Task details:
Give back only the lines in the records below from the one with "24. Decides to" to the one with "26. Takes note", both inclusive, word for word.

Information provided:
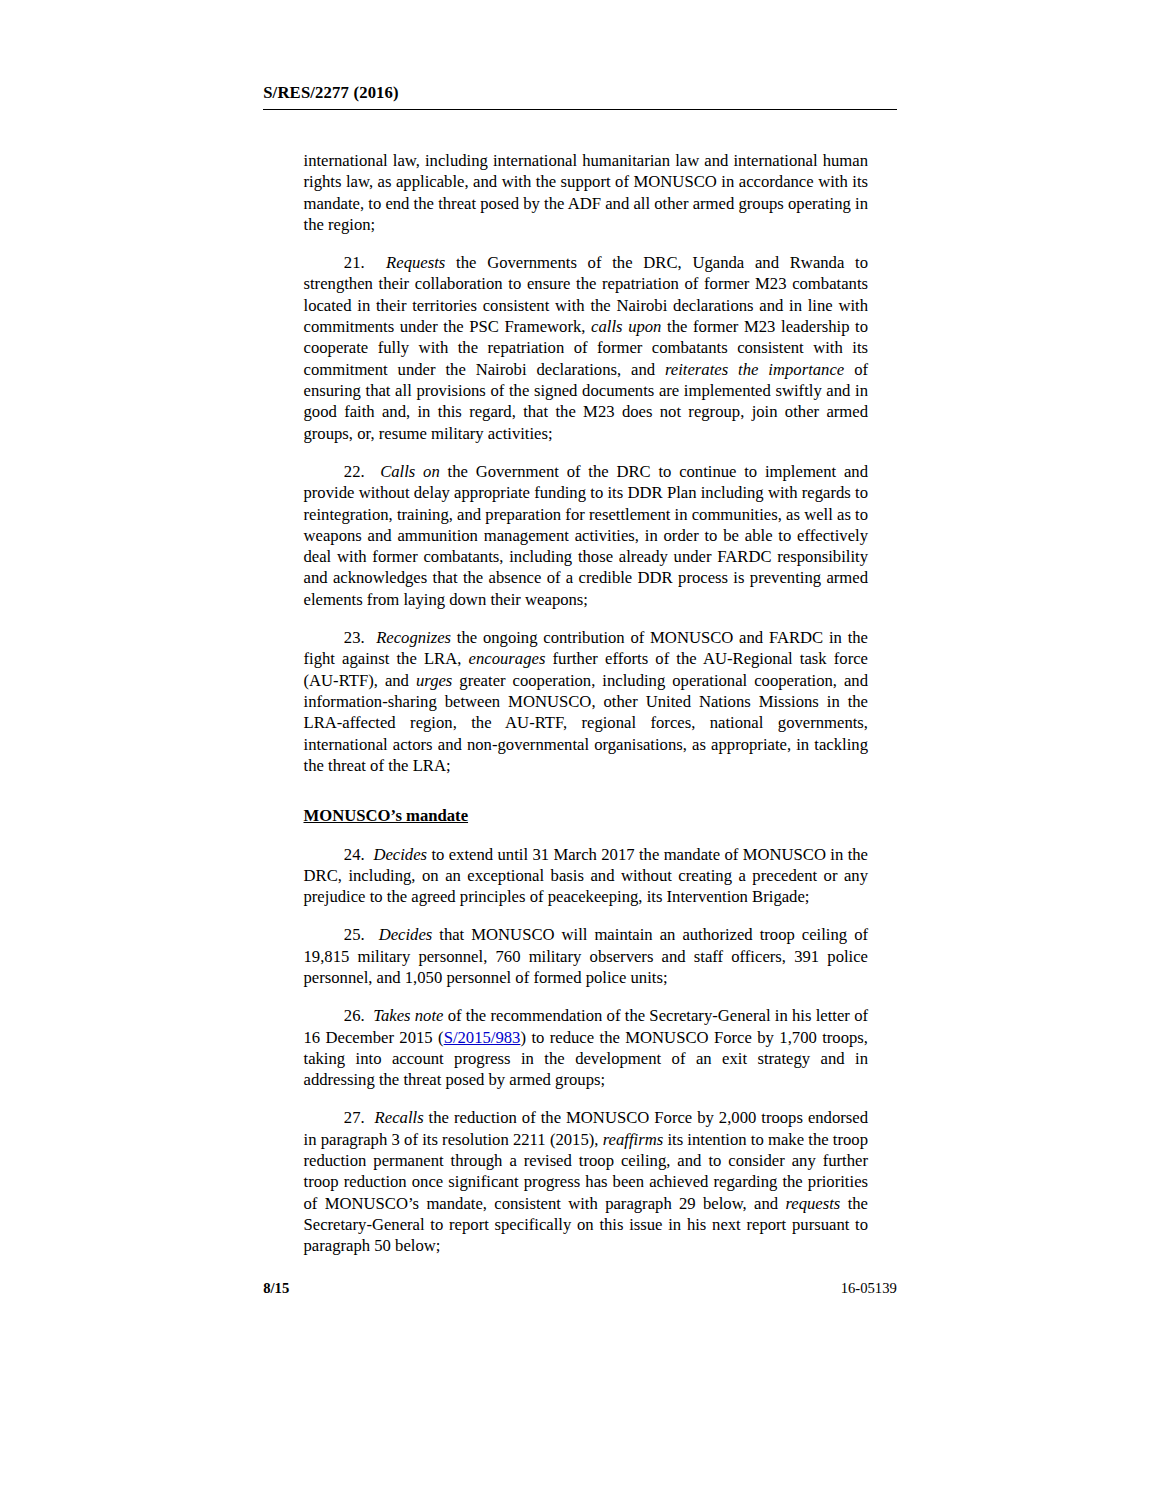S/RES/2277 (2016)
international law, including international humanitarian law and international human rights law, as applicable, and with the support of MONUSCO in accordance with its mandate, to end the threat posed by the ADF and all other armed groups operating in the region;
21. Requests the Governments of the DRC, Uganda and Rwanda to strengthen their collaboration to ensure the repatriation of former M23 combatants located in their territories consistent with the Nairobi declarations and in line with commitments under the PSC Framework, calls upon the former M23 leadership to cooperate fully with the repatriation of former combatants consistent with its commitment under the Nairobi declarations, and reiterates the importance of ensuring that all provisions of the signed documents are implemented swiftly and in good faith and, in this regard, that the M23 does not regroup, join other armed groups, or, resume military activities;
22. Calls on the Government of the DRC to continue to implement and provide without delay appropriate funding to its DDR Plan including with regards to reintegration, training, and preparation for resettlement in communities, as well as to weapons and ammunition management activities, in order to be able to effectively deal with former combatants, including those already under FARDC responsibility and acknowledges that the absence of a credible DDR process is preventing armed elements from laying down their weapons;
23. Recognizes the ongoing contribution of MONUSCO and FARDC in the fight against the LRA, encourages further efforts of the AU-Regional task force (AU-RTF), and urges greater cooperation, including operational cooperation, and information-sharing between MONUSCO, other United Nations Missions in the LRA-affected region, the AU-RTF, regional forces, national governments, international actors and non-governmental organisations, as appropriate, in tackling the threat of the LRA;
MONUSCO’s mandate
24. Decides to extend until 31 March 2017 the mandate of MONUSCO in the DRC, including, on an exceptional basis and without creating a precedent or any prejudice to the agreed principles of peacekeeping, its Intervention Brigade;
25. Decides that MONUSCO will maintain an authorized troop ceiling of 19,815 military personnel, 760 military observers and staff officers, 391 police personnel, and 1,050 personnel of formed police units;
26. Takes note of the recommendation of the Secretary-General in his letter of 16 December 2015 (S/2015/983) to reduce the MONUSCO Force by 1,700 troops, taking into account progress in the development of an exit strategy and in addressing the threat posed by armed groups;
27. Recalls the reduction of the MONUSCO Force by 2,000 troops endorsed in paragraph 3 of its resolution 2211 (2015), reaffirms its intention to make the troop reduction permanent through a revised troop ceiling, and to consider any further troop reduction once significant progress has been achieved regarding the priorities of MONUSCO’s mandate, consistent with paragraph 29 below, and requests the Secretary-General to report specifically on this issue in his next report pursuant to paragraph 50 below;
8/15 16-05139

Exercise output:
24. Decides to extend until 31 March 2017 the mandate of MONUSCO in the DRC, including, on an exceptional basis and without creating a precedent or any prejudice to the agreed principles of peacekeeping, its Intervention Brigade;
25. Decides that MONUSCO will maintain an authorized troop ceiling of 19,815 military personnel, 760 military observers and staff officers, 391 police personnel, and 1,050 personnel of formed police units;
26. Takes note of the recommendation of the Secretary-General in his letter of 16 December 2015 (S/2015/983) to reduce the MONUSCO Force by 1,700 troops, taking into account progress in the development of an exit strategy and in addressing the threat posed by armed groups;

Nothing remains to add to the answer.